>>12168903Because:
The teachers are spergs who won't tell you (or often even know) applications for what you're doing, or even the underlying theory from axioms up
It's highly abstract (which it doesn't need to be, purely, but, again, it's taught by spergs who make it autistically disconnected from the broader world)
It's taught with as little variety as possible (memey obsession with solving integrals and transformations in algebra, to the exclusion of all the other parts of math)
We're not taught what the open problems are, so it doesn't feel like something we can make progress in. It has no allure. The lack of teaching of applications makes this bad too, since we don't learn why pushing the frontiers in math is worth doing.
We're not taught proof
We're not taught mathematics as part of history, or as part of cultural history (niggas not be telling me that the Egyptians represented fractions in the same way as they laid they temples out, which is the same as a wadi coming off the Nile smdh)

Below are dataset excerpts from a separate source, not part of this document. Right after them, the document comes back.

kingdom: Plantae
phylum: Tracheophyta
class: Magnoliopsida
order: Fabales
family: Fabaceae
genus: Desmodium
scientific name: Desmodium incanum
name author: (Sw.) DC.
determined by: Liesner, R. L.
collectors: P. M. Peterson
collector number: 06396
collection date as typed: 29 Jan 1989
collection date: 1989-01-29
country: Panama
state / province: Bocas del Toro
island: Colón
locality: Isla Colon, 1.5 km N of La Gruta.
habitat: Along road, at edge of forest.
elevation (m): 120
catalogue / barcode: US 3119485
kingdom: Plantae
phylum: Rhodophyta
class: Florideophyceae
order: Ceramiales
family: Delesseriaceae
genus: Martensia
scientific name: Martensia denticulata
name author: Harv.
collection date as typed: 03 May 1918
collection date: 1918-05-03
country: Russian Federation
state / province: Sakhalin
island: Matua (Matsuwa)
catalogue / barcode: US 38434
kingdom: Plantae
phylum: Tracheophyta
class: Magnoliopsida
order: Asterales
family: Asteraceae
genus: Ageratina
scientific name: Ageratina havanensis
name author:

We're not taught bits of math in the context of math as a whole
We're not taught the proof behind what we're doing
Mathematicians are fiends for abstraction, but teaching is only partly about abstraction. It's also about breaking things down and *then* building up to the abstracted stuff. Mathematicians, in my experience, almost always go too abstract and skip infinity steps. They also speed through their working, skipping too many steps (because to them it's obviously, and they're also spergs who can't empathise), to a room of uncomprehending undergrads.
Basically it's the hardest subject to teach that attracts the worst teachers. It's a real combo of a subject sculpted by autism and abstraction being taught by autistic abstractors to normalfags like myself who are interested in abstraction and autistic tunnels, but also like their own everyday experience, and everything in between. And who really need that as a hook.